Impact of Chestnut and Quebracho Tannins on Rumen Microbiota of Bovines

The use of phytogenic dietary additives is being evaluated as a means to improve animal productivity. The effect of tannins seems to be the influence not only directly on the digestive process through binding of dietary proteins but also indirectly over their effects on gastrointestinal microbiota. High-throughput sequencing of 16S rRNA gene was used to analyze the impact of dietary supplementation with a blend of chestnut and quebracho tannins on the rumen microbiota of Holstein steers. Bacterial richness was lower in tannins treated animals, while the overall population structure of rumen microbiota was not significantly disturbed by tannins. The ratio of the phyla Firmicutes and Bacteroidetes, a parameter associated with energy harvesting function, was increased in tannins supplemented animals, essentially due to the selective growth of Ruminococcaceae over members of genus Prevotella. Fibrolytic, amylolytic, and ureolytic bacterial communities in the rumen were altered by tannins, while methanogenic archaea were reduced. Furthermore, ruminal pH was significantly higher in animals supplemented with tannins than in the control group, while urease activity exhibited the opposite pattern. Further work is necessary to assess the relation between tannins impact on rumen microbiota and alteration of rumen fermentation parameters associated with bovine performance.

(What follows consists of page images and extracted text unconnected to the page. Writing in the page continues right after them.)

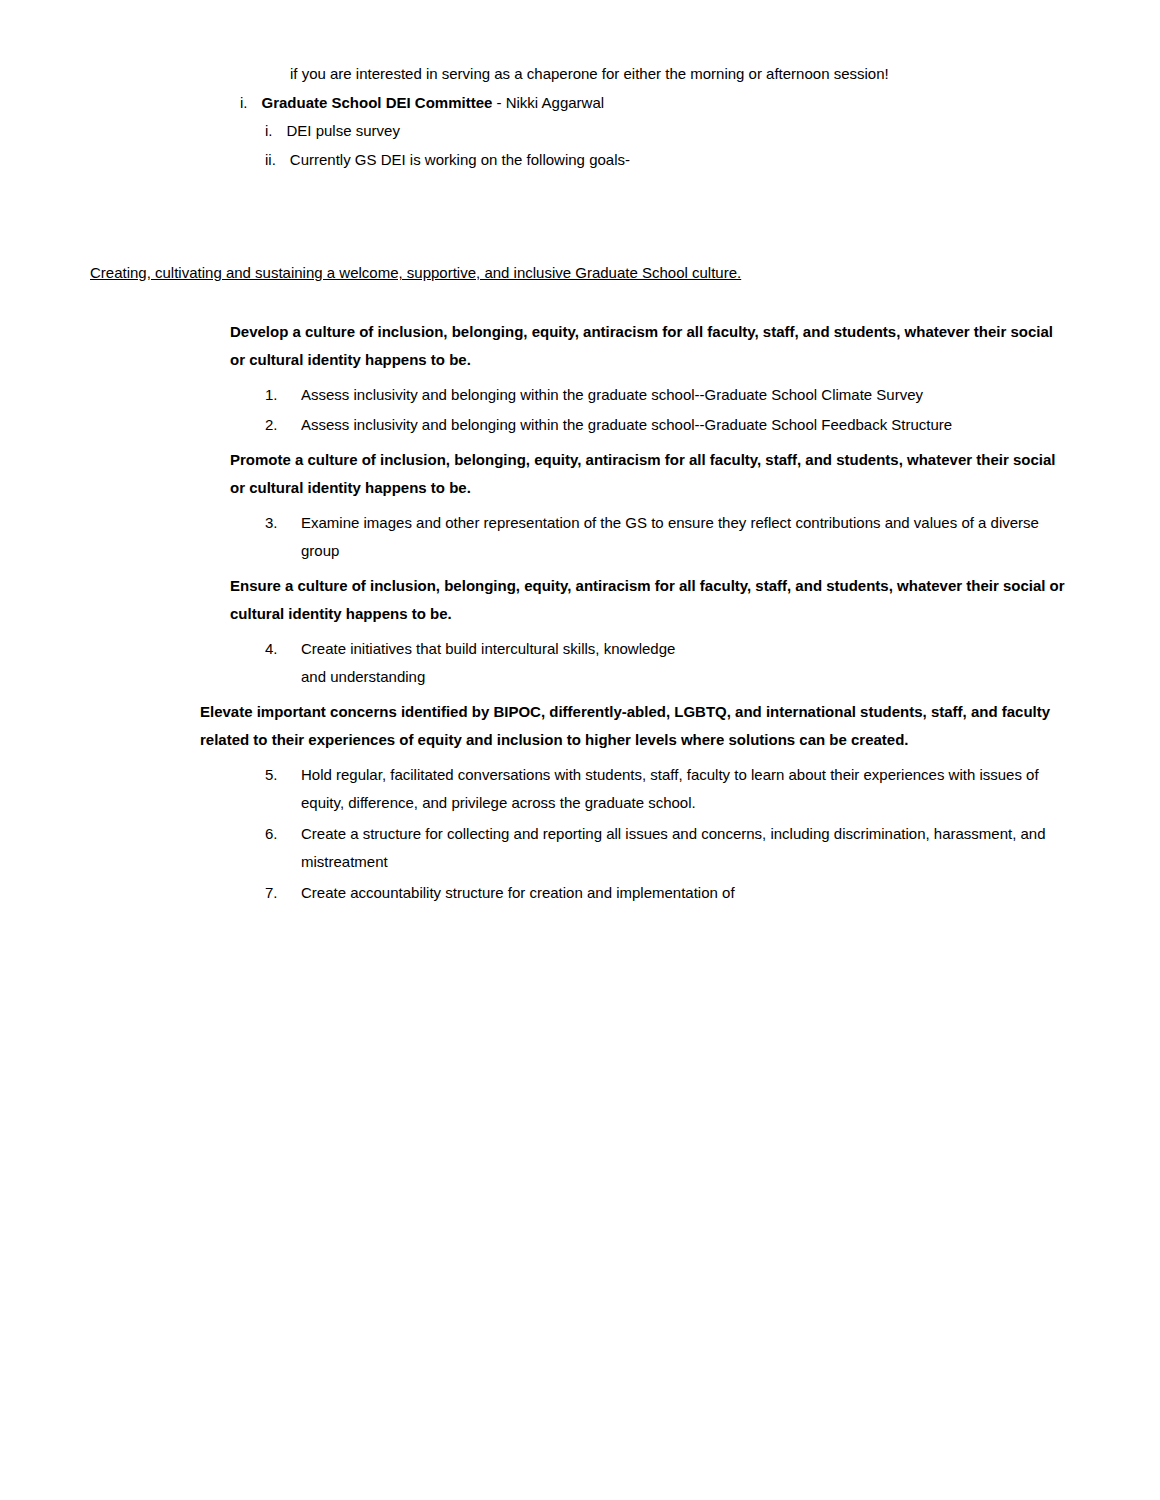if you are interested in serving as a chaperone for either the morning or afternoon session!
i.
Graduate School DEI Committee - Nikki Aggarwal
i.
DEI pulse survey
ii.
Currently GS DEI is working on the following goals-
Creating, cultivating and sustaining a welcome, supportive, and inclusive Graduate School culture.
Develop a culture of inclusion, belonging, equity, antiracism for all faculty, staff, and students, whatever their social or cultural identity happens to be.
1.
Assess inclusivity and belonging within the graduate school--Graduate School Climate Survey
2.
Assess inclusivity and belonging within the graduate school--Graduate School Feedback Structure
Promote a culture of inclusion, belonging, equity, antiracism for all faculty, staff, and students, whatever their social or cultural identity happens to be.
3.
Examine images and other representation of the GS to ensure they reflect contributions and values of a diverse group
Ensure a culture of inclusion, belonging, equity, antiracism for all faculty, staff, and students, whatever their social or cultural identity happens to be.
4.
Create initiatives that build intercultural skills, knowledge
and understanding
Elevate important concerns identified by BIPOC, differently-abled, LGBTQ, and international students, staff, and faculty related to their experiences of equity and inclusion to higher levels where solutions can be created.
5.
Hold regular, facilitated conversations with students, staff, faculty to learn about their experiences with issues of equity, difference, and privilege across the graduate school.
6.
Create a structure for collecting and reporting all issues and concerns, including discrimination, harassment, and mistreatment
7.
Create accountability structure for creation and implementation of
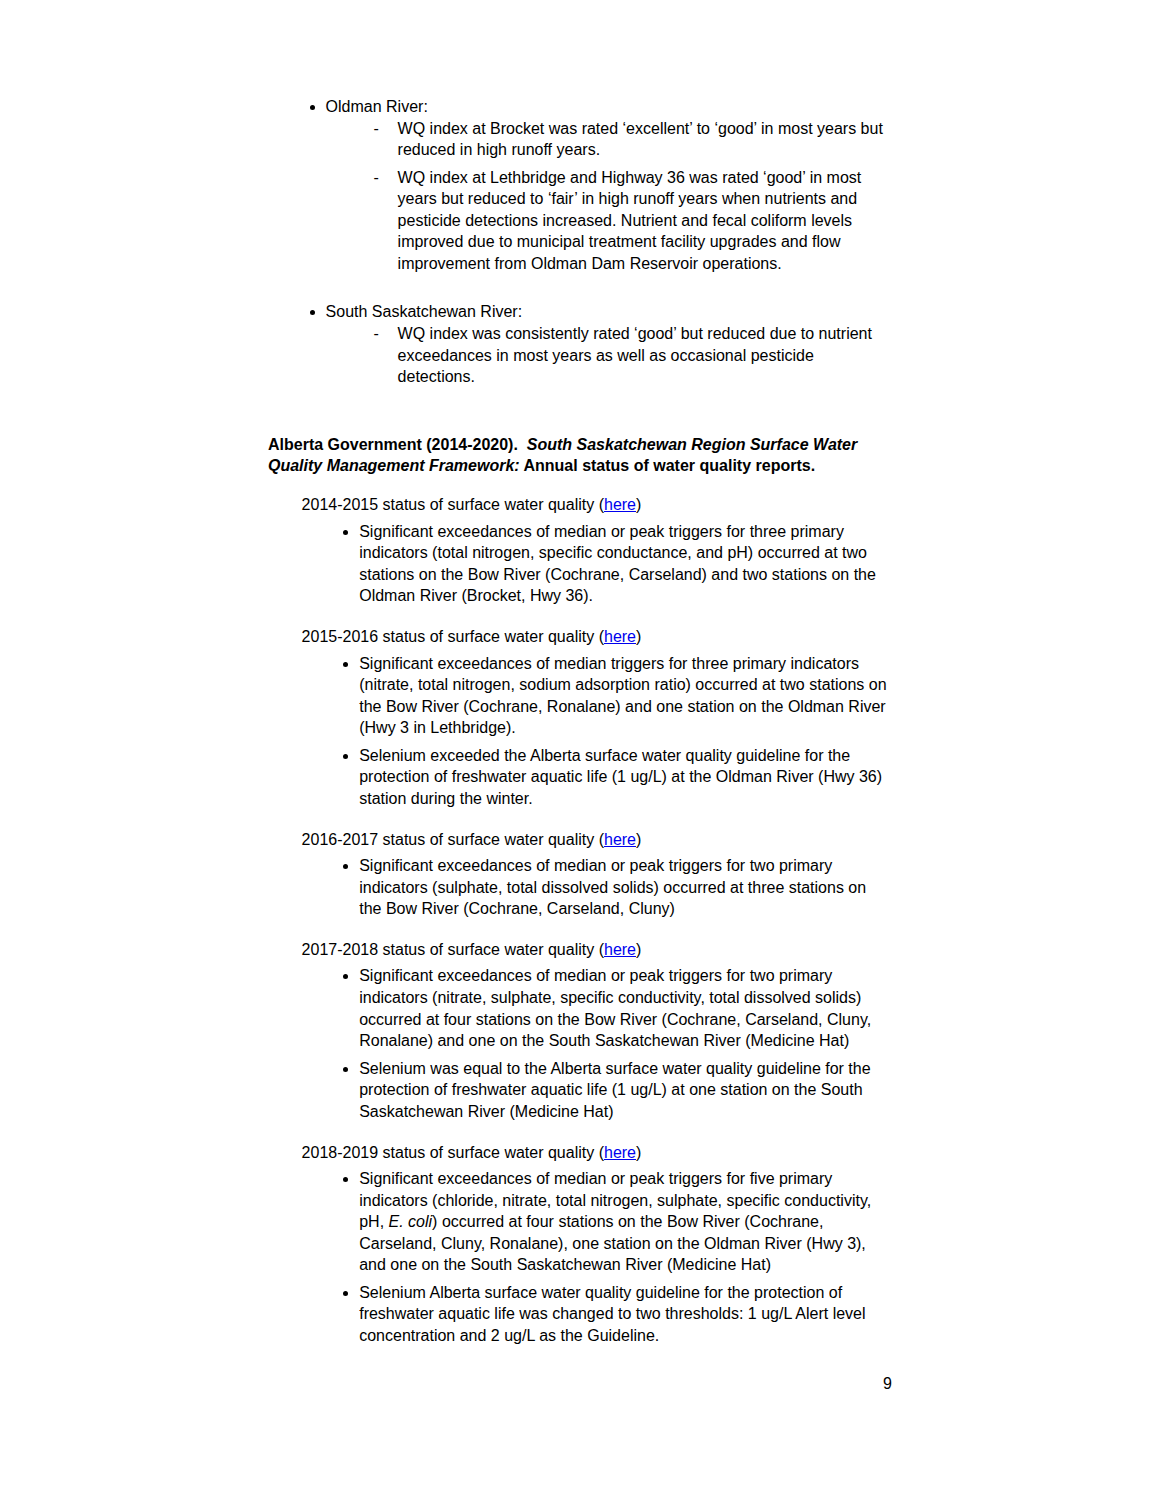Oldman River:
WQ index at Brocket was rated ‘excellent’ to ‘good’ in most years but reduced in high runoff years.
WQ index at Lethbridge and Highway 36 was rated ‘good’ in most years but reduced to ‘fair’ in high runoff years when nutrients and pesticide detections increased. Nutrient and fecal coliform levels improved due to municipal treatment facility upgrades and flow improvement from Oldman Dam Reservoir operations.
South Saskatchewan River:
WQ index was consistently rated ‘good’ but reduced due to nutrient exceedances in most years as well as occasional pesticide detections.
Alberta Government (2014-2020). South Saskatchewan Region Surface Water Quality Management Framework: Annual status of water quality reports.
2014-2015 status of surface water quality (here)
Significant exceedances of median or peak triggers for three primary indicators (total nitrogen, specific conductance, and pH) occurred at two stations on the Bow River (Cochrane, Carseland) and two stations on the Oldman River (Brocket, Hwy 36).
2015-2016 status of surface water quality (here)
Significant exceedances of median triggers for three primary indicators (nitrate, total nitrogen, sodium adsorption ratio) occurred at two stations on the Bow River (Cochrane, Ronalane) and one station on the Oldman River (Hwy 3 in Lethbridge).
Selenium exceeded the Alberta surface water quality guideline for the protection of freshwater aquatic life (1 ug/L) at the Oldman River (Hwy 36) station during the winter.
2016-2017 status of surface water quality (here)
Significant exceedances of median or peak triggers for two primary indicators (sulphate, total dissolved solids) occurred at three stations on the Bow River (Cochrane, Carseland, Cluny)
2017-2018 status of surface water quality (here)
Significant exceedances of median or peak triggers for two primary indicators (nitrate, sulphate, specific conductivity, total dissolved solids) occurred at four stations on the Bow River (Cochrane, Carseland, Cluny, Ronalane) and one on the South Saskatchewan River (Medicine Hat)
Selenium was equal to the Alberta surface water quality guideline for the protection of freshwater aquatic life (1 ug/L) at one station on the South Saskatchewan River (Medicine Hat)
2018-2019 status of surface water quality (here)
Significant exceedances of median or peak triggers for five primary indicators (chloride, nitrate, total nitrogen, sulphate, specific conductivity, pH, E. coli) occurred at four stations on the Bow River (Cochrane, Carseland, Cluny, Ronalane), one station on the Oldman River (Hwy 3), and one on the South Saskatchewan River (Medicine Hat)
Selenium Alberta surface water quality guideline for the protection of freshwater aquatic life was changed to two thresholds: 1 ug/L Alert level concentration and 2 ug/L as the Guideline.
9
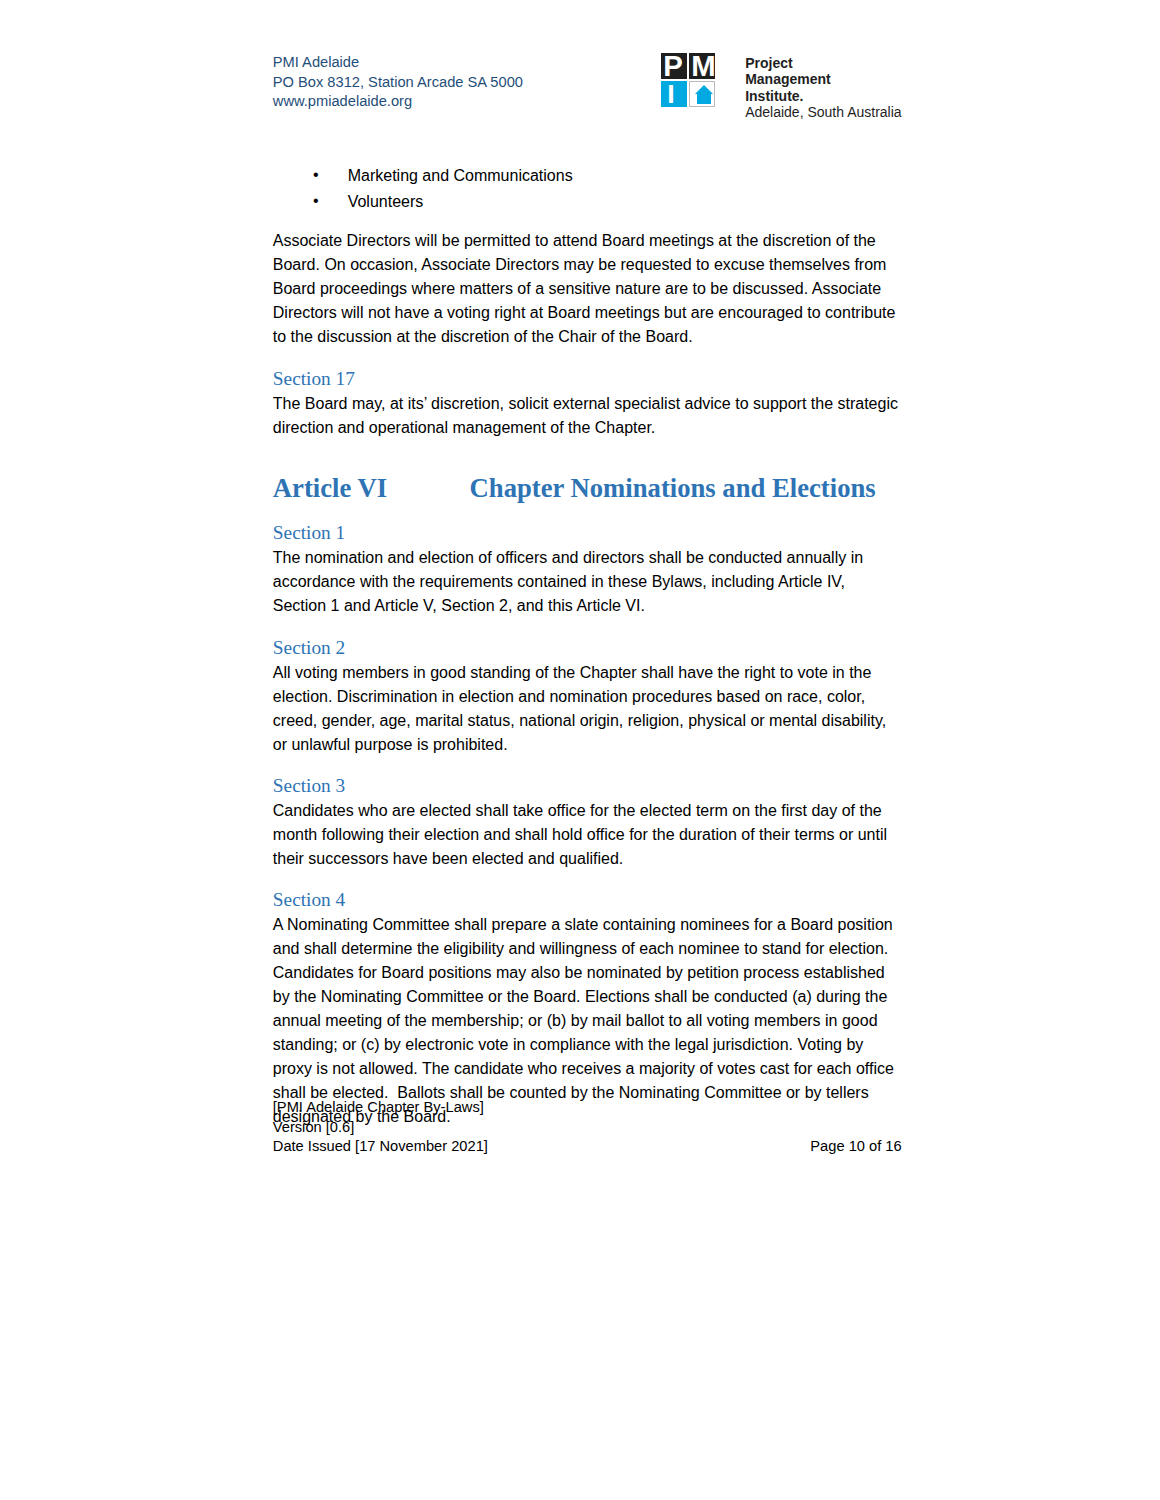PMI Adelaide
PO Box 8312, Station Arcade SA 5000
www.pmiadelaide.org
P
M
I
Project
Management
Institute.
Adelaide, South Australia
Marketing and Communications
Volunteers
Associate Directors will be permitted to attend Board meetings at the discretion of the Board. On occasion, Associate Directors may be requested to excuse themselves from Board proceedings where matters of a sensitive nature are to be discussed. Associate Directors will not have a voting right at Board meetings but are encouraged to contribute to the discussion at the discretion of the Chair of the Board.
Section 17
The Board may, at its’ discretion, solicit external specialist advice to support the strategic direction and operational management of the Chapter.
Article VIChapter Nominations and Elections
Section 1
The nomination and election of officers and directors shall be conducted annually in accordance with the requirements contained in these Bylaws, including Article IV, Section 1 and Article V, Section 2, and this Article VI.
Section 2
All voting members in good standing of the Chapter shall have the right to vote in the election. Discrimination in election and nomination procedures based on race, color, creed, gender, age, marital status, national origin, religion, physical or mental disability, or unlawful purpose is prohibited.
Section 3
Candidates who are elected shall take office for the elected term on the first day of the month following their election and shall hold office for the duration of their terms or until their successors have been elected and qualified.
Section 4
A Nominating Committee shall prepare a slate containing nominees for a Board position and shall determine the eligibility and willingness of each nominee to stand for election. Candidates for Board positions may also be nominated by petition process established by the Nominating Committee or the Board. Elections shall be conducted (a) during the annual meeting of the membership; or (b) by mail ballot to all voting members in good standing; or (c) by electronic vote in compliance with the legal jurisdiction. Voting by proxy is not allowed. The candidate who receives a majority of votes cast for each office shall be elected. Ballots shall be counted by the Nominating Committee or by tellers designated by the Board.
[PMI Adelaide Chapter By-Laws]
Version [0.6]
Date Issued [17 November 2021]
Page 10 of 16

Energy utilization, nitrogen balance and microbial protein supply in cattle fed Pennisetum purpureum and condensed tannins

The aim of the experiment was to assess the effect of condensed tannins (CT) on feed intake, dry matter digestibility, nitrogen balance, supply of microbial protein to the small intestine and energy utilization in cattle fed a basal ration of Pennisetum purpureum grass. Five heifers (Bos taurus × Bos indicus) with an average live weight of 295 ± 19 kg were allotted to five treatments consisting of increasing levels of CT (0, 1, 2, 3 and 4% CT/kg DM) in a 5 × 5 Latin square design. Dry matter intake (DMI) was similar (p > 0.05) between treatments containing 0, 1, 2 and 3% of CT/kg DM and it was reduced (p < 0.05) to 4% CT (5.71 kg DM/day) with respect to that observed with 0% CT (6.65 kg DM/day). Nitrogen balance, purine derivatives excretion in urine, microbial protein synthesis and efficiency of synthesis of microbial nitrogen in the rumen were not affected (p ≥ 0.05) by the increase in the levels of condensed tannins in the ration. Energy loss as CH₄ was on average 2.7% of the gross energy consumed daily. Metabolizable energy intake was 49.06 MJ/day in cattle fed low-quality tropical grass with a DMI of 6.27 kg/day. It is concluded that concentrations of CT between 2 and 3% of DM of ration reduced energy loss as CH₄ by 31.3% and 47.6%, respectively, without affecting intakes of dry and organic matter; however, digestibilities of dry and organic matter are negatively affected.